Camera models and image formation are foundational concepts in computer vision. They explain how 3D scenes get captured as 2D images, covering everything from basic pinhole cameras to complex lens systems and digital sensors.

Understanding these models is crucial for tasks like 3D reconstruction and camera calibration. This guide covers perspective projection, lens distortion, the image formation pipeline, and the key parameters that define how cameras turn light into usable image data.

Pinhole camera model

The pinhole camera is the simplest model of image formation, and it serves as the foundation for nearly every other camera model in computer vision. Even when you're working with complex lens systems, you'll often start from the pinhole model and add corrections on top of it.
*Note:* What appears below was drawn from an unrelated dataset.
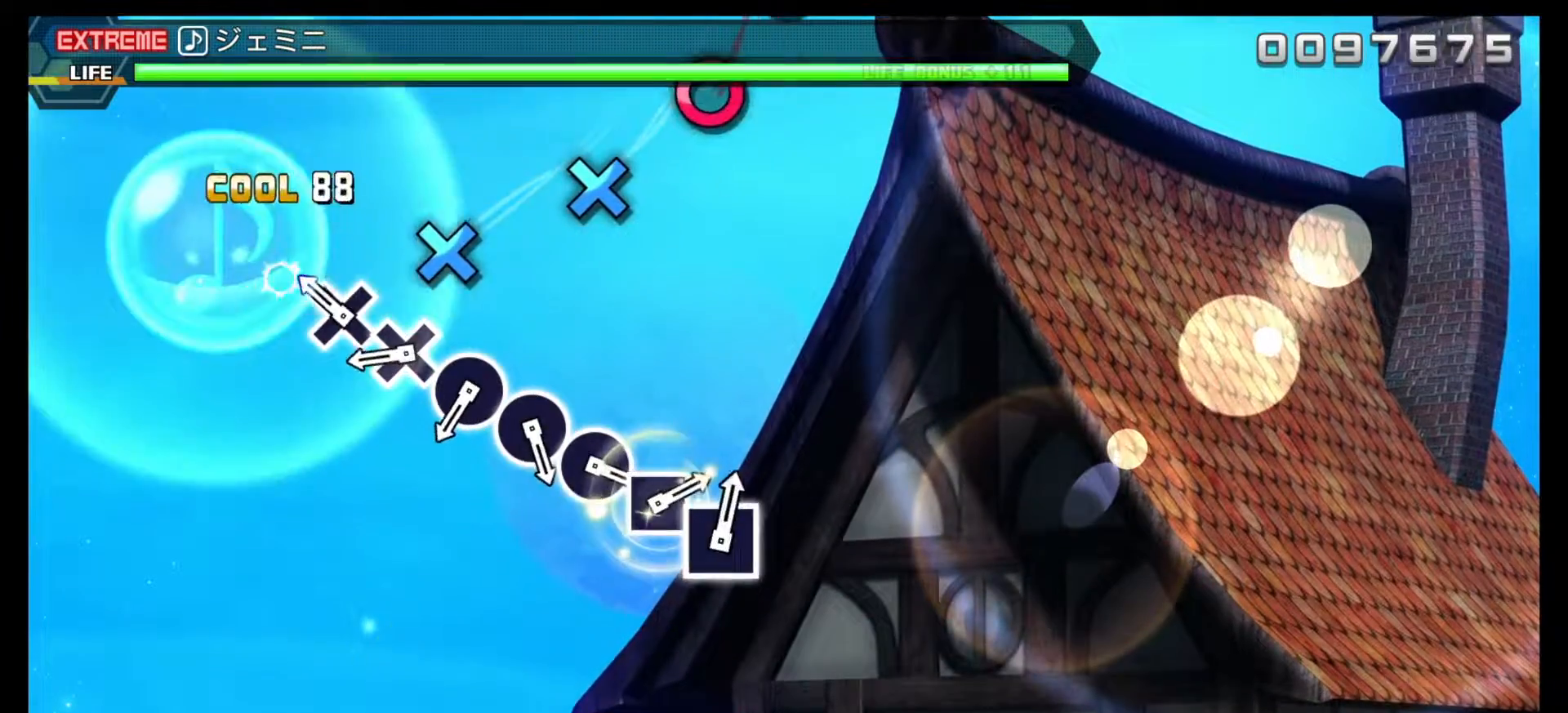
{"buttons": [], "events": [[67, "DPAD_UP", "up"], [67, "R2", "up"], [300, "DPAD_DOWN", "down"], [433, "DPAD_DOWN", "up"]]}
Geometry of pinhole cameras

A pinhole camera is just a light-tight box with a tiny hole (the pinhole) on one side. Light rays from the scene pass through this hole and hit the opposite wall, forming an inverted image.

The distance between the pinhole and the image plane is the focal length.
A smaller pinhole produces a sharper image but lets in less light.
The pinhole gives you infinite depth of field since every point in the scene projects through the same tiny aperture.
At extremely small aperture sizes, diffraction starts to blur the image, so there's a practical limit to how small you can make the hole.

Image formation process

Each point in the 3D scene sends light rays in all directions, but only one ray from each point passes through the pinhole. That ray hits a unique location on the image plane, which is why the pinhole model produces a clean one-to-one mapping from scene points to image points.

The result is a perspective projection: objects farther from the camera appear smaller, and parallel lines in the scene converge toward vanishing points in the image.

Perspective projection equations

The perspective projection equations map 3D world coordinates $(X, Y, Z)$ to 2D image coordinates $(x, y)$ :

$x = f \frac{X}{Z}, \quad y = f \frac{Y}{Z}$

where $f$ is the focal length and $Z$ is the depth of the point along the optical axis.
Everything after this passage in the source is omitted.